After the Supreme Court decision overturning Roe v. Wade

Dear Pomona College Community,

Friday’s news of the U.S. Supreme Court decision to overturn Roe v. Wade and eliminate federal protection of abortion rights is a critical moment for this country. The right to abortion was established in 1973, and for many of us it has carried forward as a fact through our entire lives. Few issues, however, divide the United States more sharply than abortion. And thus, reactions to this decision across the country, around the world, and in our own Pomona community are marked by sharp, passionate, principled disagreement.

As a woman, as a mother, as a feminist, and as a Christian, I am deeply saddened. I am sure that you each feel something powerful, and every view is represented in our microcosm of the world.

As your president, however, I have a different set of responsibilities than those that I hold as an individual, but in both of those capacities, I am worried that public faith in, and the actual strength of, our institutions of government in the U.S. are at a fragile point.
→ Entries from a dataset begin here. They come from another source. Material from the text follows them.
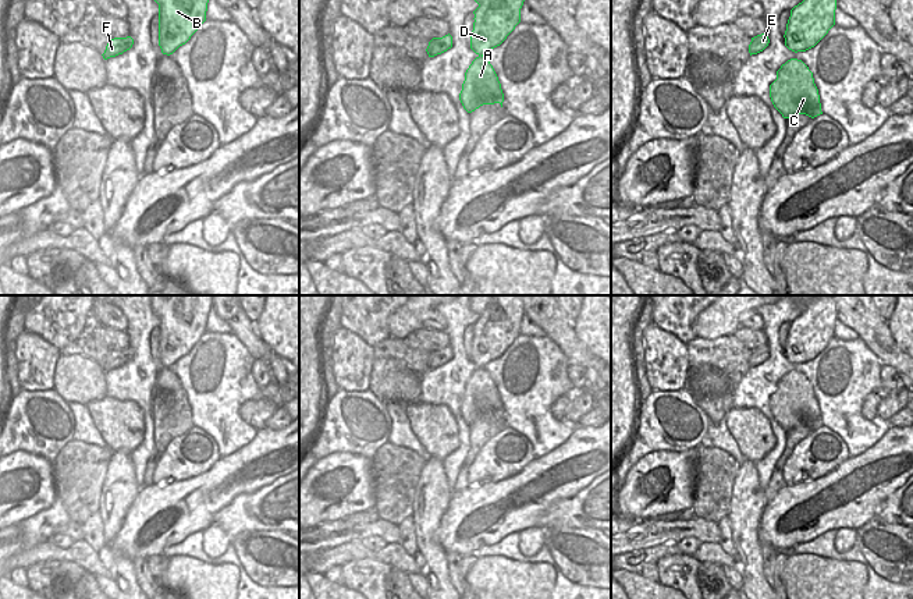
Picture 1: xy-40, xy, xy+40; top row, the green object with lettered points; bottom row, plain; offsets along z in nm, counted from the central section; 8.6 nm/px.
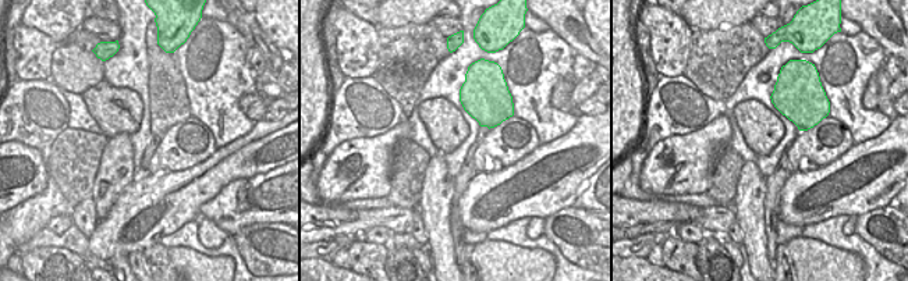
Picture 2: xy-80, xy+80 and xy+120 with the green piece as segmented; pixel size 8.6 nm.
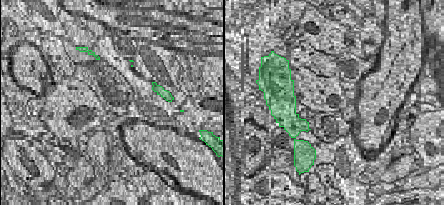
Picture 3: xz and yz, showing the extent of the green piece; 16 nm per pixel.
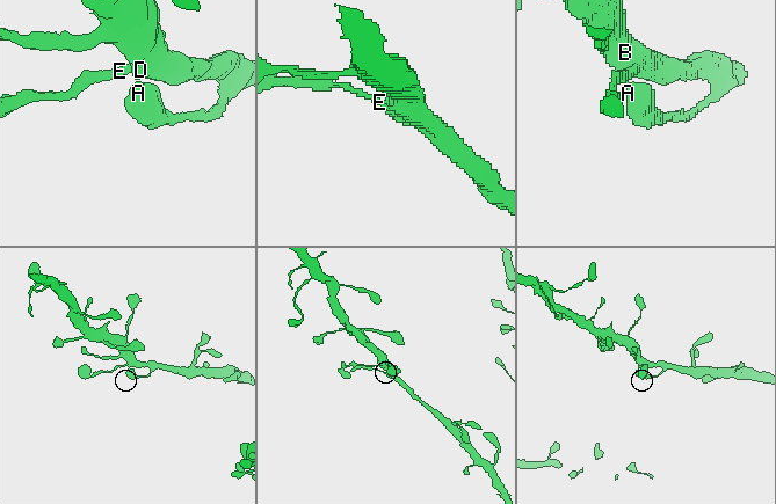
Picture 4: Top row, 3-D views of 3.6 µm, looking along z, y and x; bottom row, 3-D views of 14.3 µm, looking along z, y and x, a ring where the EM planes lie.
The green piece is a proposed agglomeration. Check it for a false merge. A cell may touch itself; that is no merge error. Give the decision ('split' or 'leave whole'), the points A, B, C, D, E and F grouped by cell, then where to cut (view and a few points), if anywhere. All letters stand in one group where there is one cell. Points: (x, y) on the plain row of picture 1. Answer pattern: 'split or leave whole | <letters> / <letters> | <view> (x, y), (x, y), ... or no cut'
leave whole | A B C D E F | no cut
That fragility is slipping into distrust and anger as many people feel they have neither a voice nor hope.

We have, however, both. As president of Pomona, I believe that as strongly as I believe that the sun will rise on this earth tomorrow. I have heard your many and varied voices in the years I have been at our College, and that gives me hope for the years ahead.
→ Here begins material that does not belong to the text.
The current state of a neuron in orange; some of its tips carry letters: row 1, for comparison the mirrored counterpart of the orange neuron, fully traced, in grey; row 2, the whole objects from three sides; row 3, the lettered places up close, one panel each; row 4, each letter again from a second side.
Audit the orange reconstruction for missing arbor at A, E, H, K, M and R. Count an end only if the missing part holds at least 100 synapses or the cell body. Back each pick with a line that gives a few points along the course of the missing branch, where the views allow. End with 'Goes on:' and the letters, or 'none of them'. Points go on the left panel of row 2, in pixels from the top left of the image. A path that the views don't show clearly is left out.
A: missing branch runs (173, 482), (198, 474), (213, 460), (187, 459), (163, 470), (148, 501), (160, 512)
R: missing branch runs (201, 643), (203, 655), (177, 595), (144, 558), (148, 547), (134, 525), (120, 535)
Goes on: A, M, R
Profound disagreement does not always have to mean bitter division. And thus I ask of you all to hold fast, and to rise to the challenge that history offers. One of the values liberal arts colleges hold dear is that we are thoughtful, and at Pomona, that thoughtfulness means we seek to speak without harm. This means listening to understand, and not simply to respond; speaking to convey and convince, not to accuse; and working to foster a community of care for all.

These values are more important than ever.
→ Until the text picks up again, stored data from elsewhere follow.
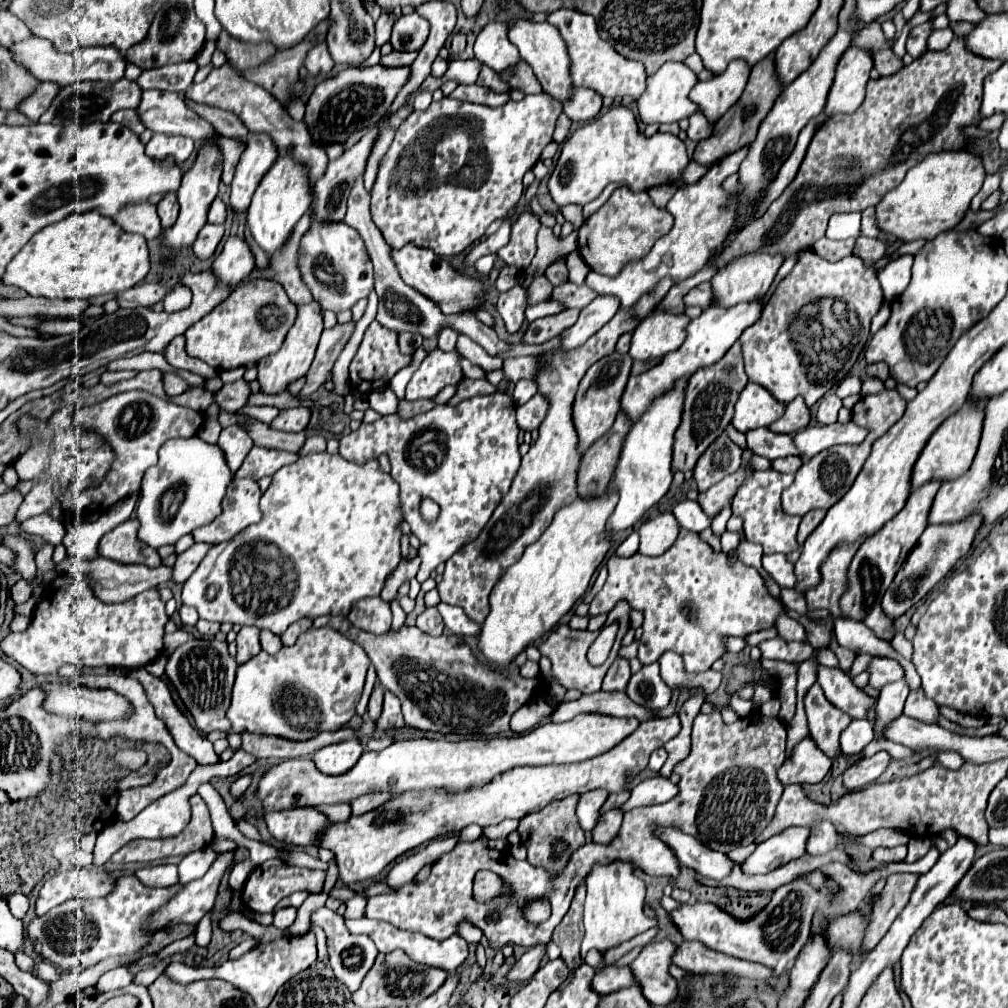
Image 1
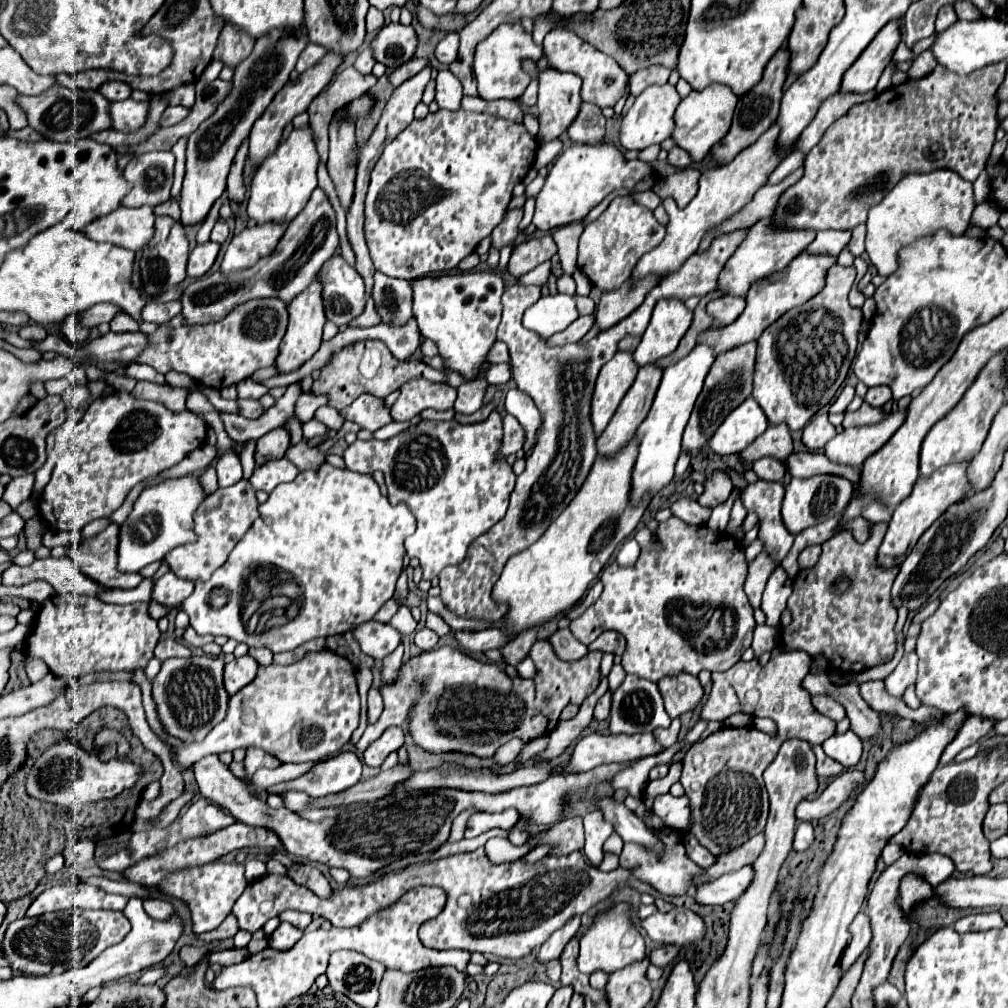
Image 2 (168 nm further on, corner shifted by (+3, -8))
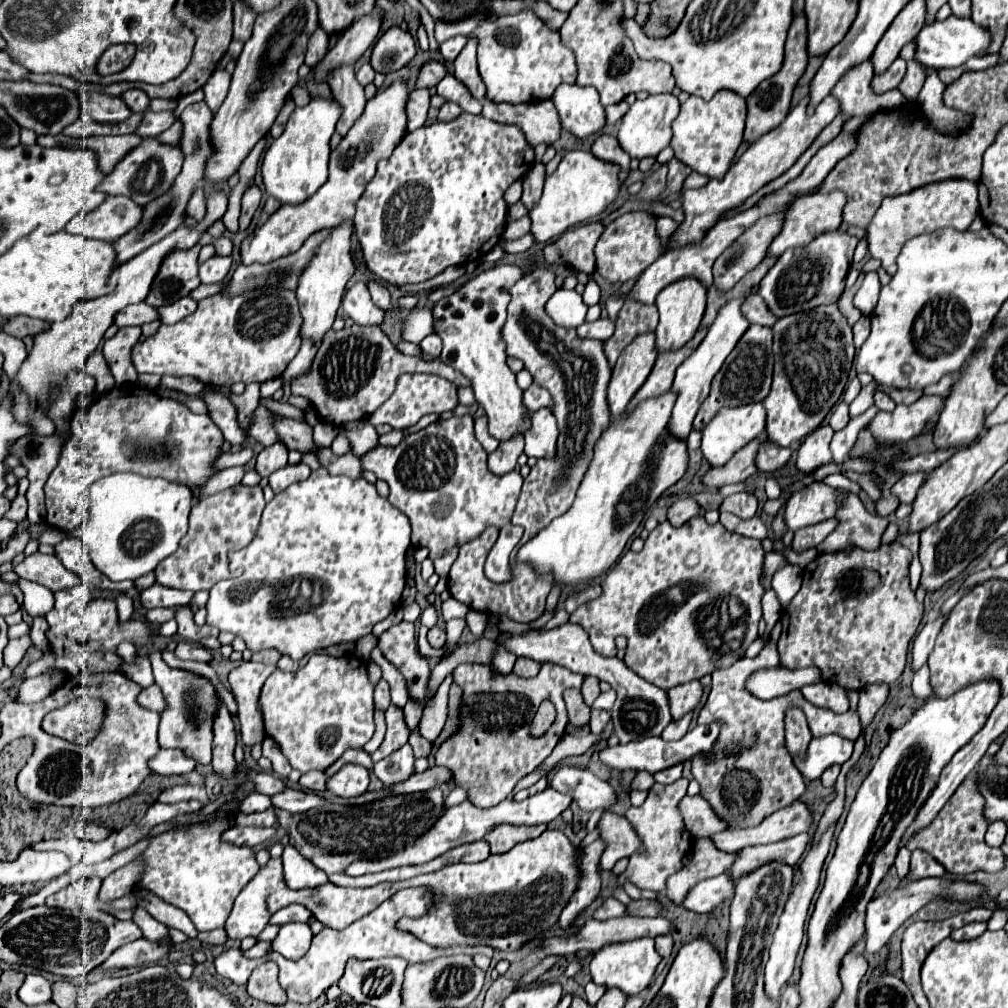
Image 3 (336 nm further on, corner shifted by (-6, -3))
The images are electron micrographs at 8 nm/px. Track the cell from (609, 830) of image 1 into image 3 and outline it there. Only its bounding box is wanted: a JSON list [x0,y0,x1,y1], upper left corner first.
[623,882,657,900]

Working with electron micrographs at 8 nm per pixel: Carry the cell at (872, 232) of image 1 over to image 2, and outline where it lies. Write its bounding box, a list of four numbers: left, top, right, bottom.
[848,224,866,256]

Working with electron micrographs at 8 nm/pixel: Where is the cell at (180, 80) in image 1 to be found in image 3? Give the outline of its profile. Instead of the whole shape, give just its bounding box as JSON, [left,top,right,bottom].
[113,101,213,265]

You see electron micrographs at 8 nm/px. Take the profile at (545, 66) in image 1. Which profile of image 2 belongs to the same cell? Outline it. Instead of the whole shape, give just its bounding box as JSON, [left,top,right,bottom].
[524,58,580,142]

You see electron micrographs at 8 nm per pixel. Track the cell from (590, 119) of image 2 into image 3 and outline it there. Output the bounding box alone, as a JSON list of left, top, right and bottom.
[591,135,631,183]

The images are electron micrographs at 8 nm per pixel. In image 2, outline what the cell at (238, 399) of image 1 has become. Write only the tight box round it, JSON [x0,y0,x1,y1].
[236,398,264,418]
In 2017, I wrote an open letter to American college students in the Washington Post. In it, I noted that America is an experiment in democracy. All of our democratic institutions have been born in the last two hundred or so years: the blink of an eye in human history. America is an experiment. We get some things right. Others, profoundly wrong. But I believe the experiment in democracy is one that cannot fail. And it is on us to make sure that we all live up to the ideals of human dignity, of compassion, of the efficacy of each voice and the power of each conscience.

I have boundless hope that the world can be better, and it will be. It will be, in part, through each of you.

Many in our community will be concerned about the availability of medical care outside of California, especially during study away or internships. In the coming days I will announce membership on a task force to provide guidance.

In the meantime, please remember that we abide by California as well as U.S. law, and that abortion care and access remain legal in this state. For students who are currently in states where restrictions are now in place, please contact 7CHealth to be provided with options. For those who may need support in processing this decision and its impact, you may also contact 7CHealth to connect with a counselor.

In the coming days and months, let’s live up to what Pomona stands for. We have extraordinary faculty who can help contextualize this moment in history, to understand how we got here, and where we might go. We have amazing alumni who engage in deciding and effecting the changes that shape the world. We have remarkable staff, who move mountains in their own right. And we have peerless students, whose passions and intellects are our collective future.

Be strong. Be hopeful. Be bold. Be kind.